Authors: We agree that the manuscript is a structured literature synthesis and taxonomic analysis rather than a primary empirical study presenting new ATR-specific experiments. The central claims are derived from the cited XAI literature on vision-based models (including detection and classification tasks directly relevant to ATR), which we map onto the four assurance-oriented dimensions and ATR safety requirements. The paper's contribution is the formalization of explainability as an assurance problem, the taxonomy, and the identification of systematic failure modes that recur across the reviewed methods.
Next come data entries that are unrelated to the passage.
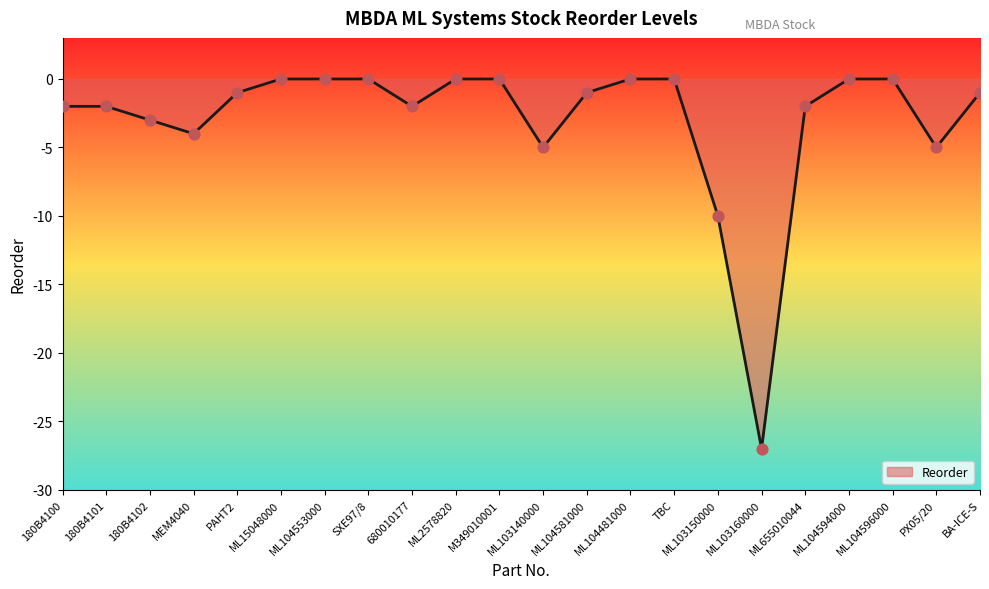

Between 180B4101 and ML104594000, which is larger?

ML104594000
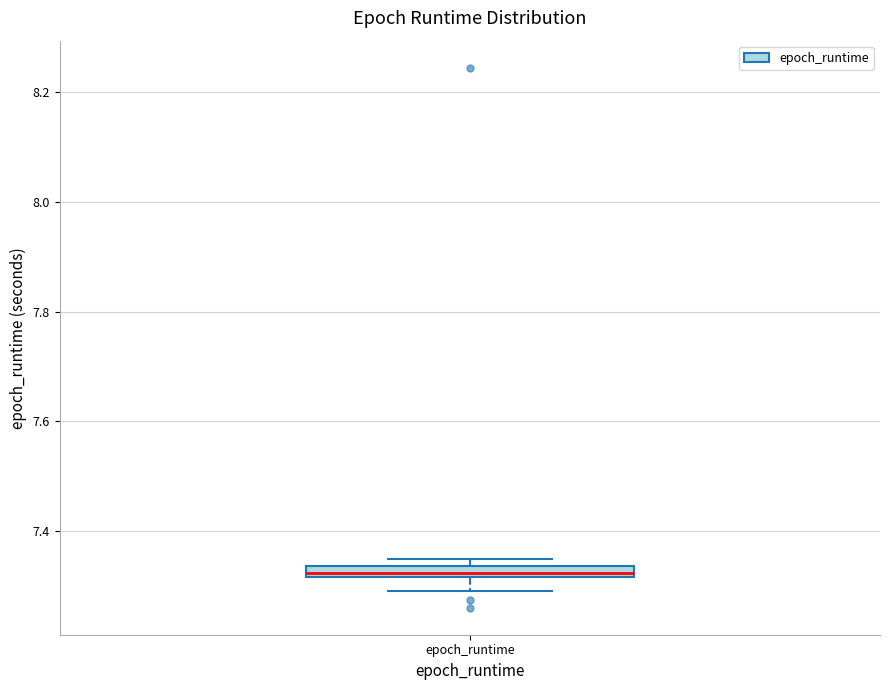

Where is the lower edge of the box for epoch_runtime on the y-axis? The values are not printed on the chart, so give them approximately, as read against the axis.

7.32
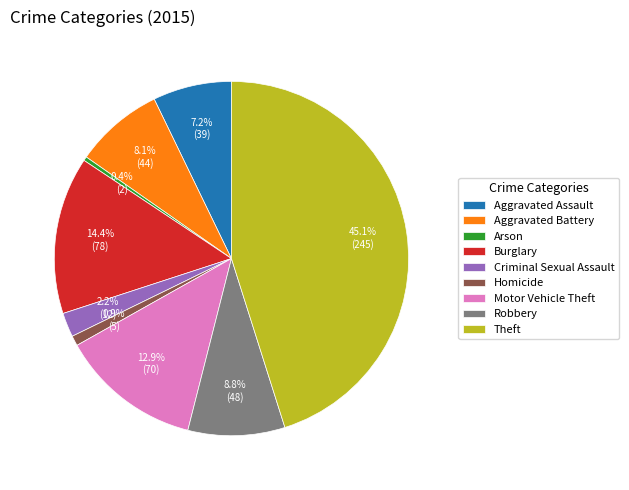

To the nearest percent, what percentage of the pie is Motor Vehicle Theft?

13%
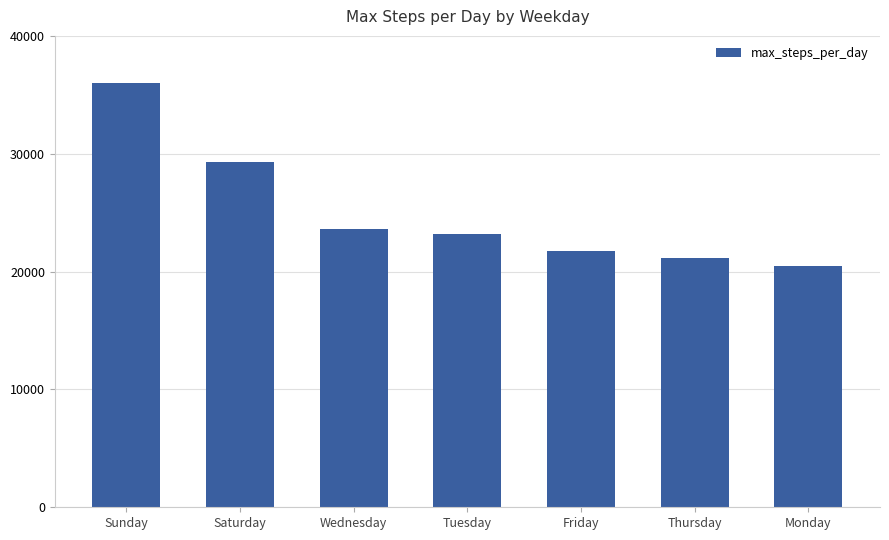

Between Saturday and Sunday, which is larger?

Sunday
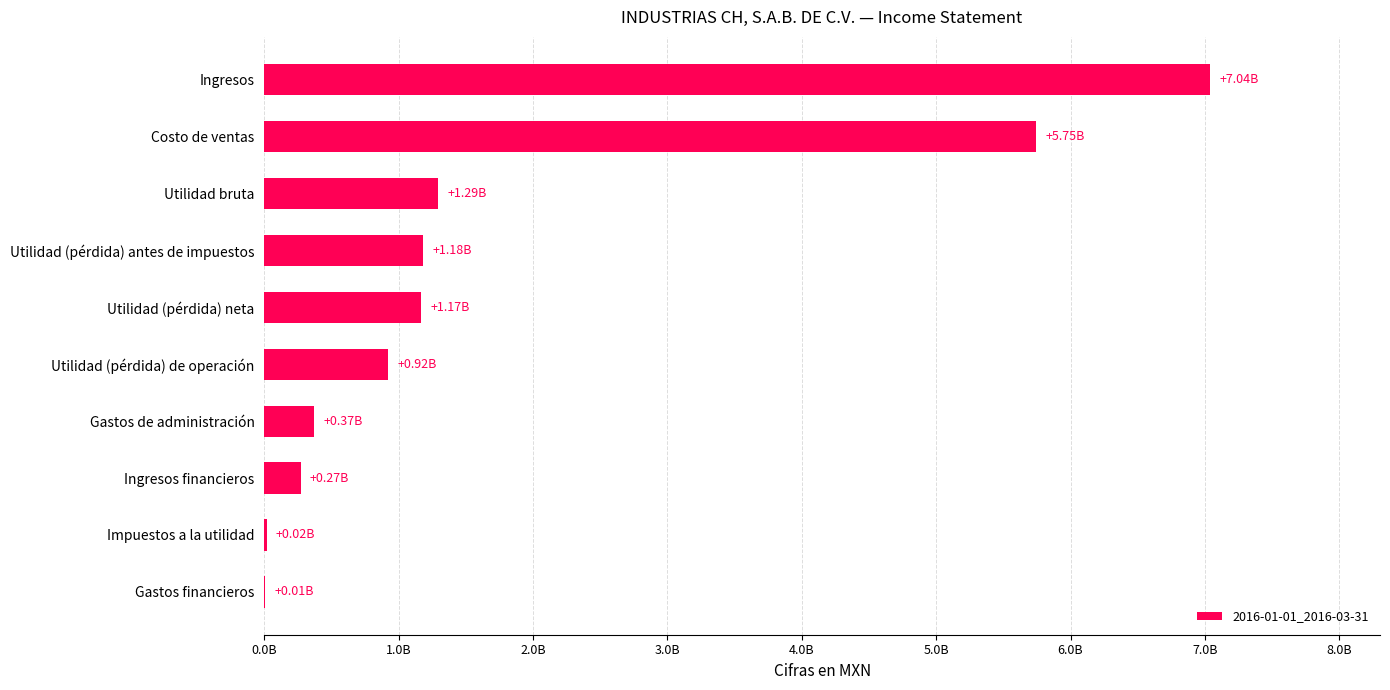

At which category does the chart reach its peak across all series?

Ingresos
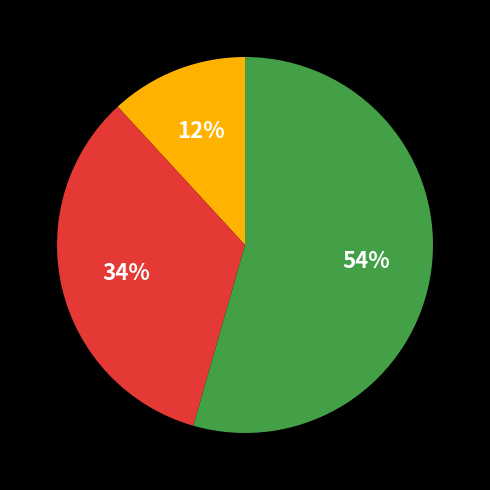

To the nearest percent, what is the average slice percentage?

33%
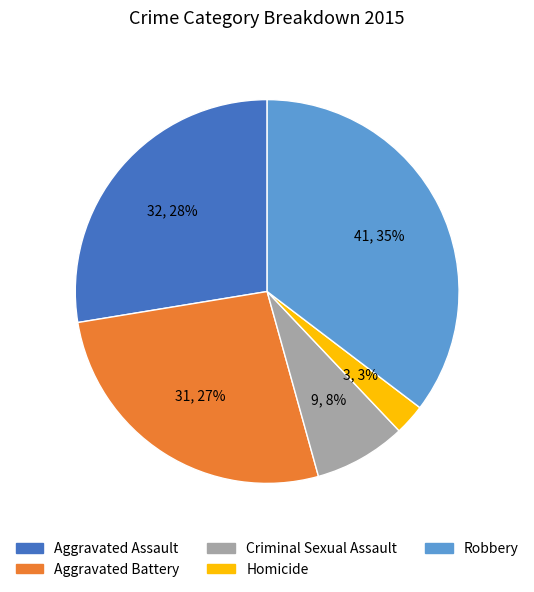

Count the number of slices in the pie.

5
We acknowledge that this leaves the generalization to ATR deployment somewhat dependent on the transferability of those prior findings. In revision we will (1) update the abstract and Section 1 to explicitly characterize the work as a literature-based assessment, (2) add a dedicated paragraph in the discussion that states the absence of new quantitative ATR benchmarks and calls for future controlled studies on radar/multisensor data, and (3) strengthen citations to any existing ATR-specific XAI evaluations. This constitutes a partial revision; we maintain that a synthesis paper can legitimately highlight risks without generating new metrics. revision: partial
Circularity Check
No significant circularity; conceptual synthesis grounded in external XAI literature
full rationale
The paper performs a structured literature-based evaluation of XAI methods for ATR, formalizing a taxonomy and assessing four dimensions (interpretability, robustness, vulnerability, validation suitability) by drawing failure modes such as spurious explanations and instability from prior external work rather than new derivations or fits. No equations, self-definitional loops, fitted inputs renamed as predictions, or load-bearing self-citations appear in the provided abstract and structure; the central claim of insufficiency for safety-critical use is presented as a synthesis outcome, not a reduction to the paper's own inputs. This is a standard non-circular review-style analysis.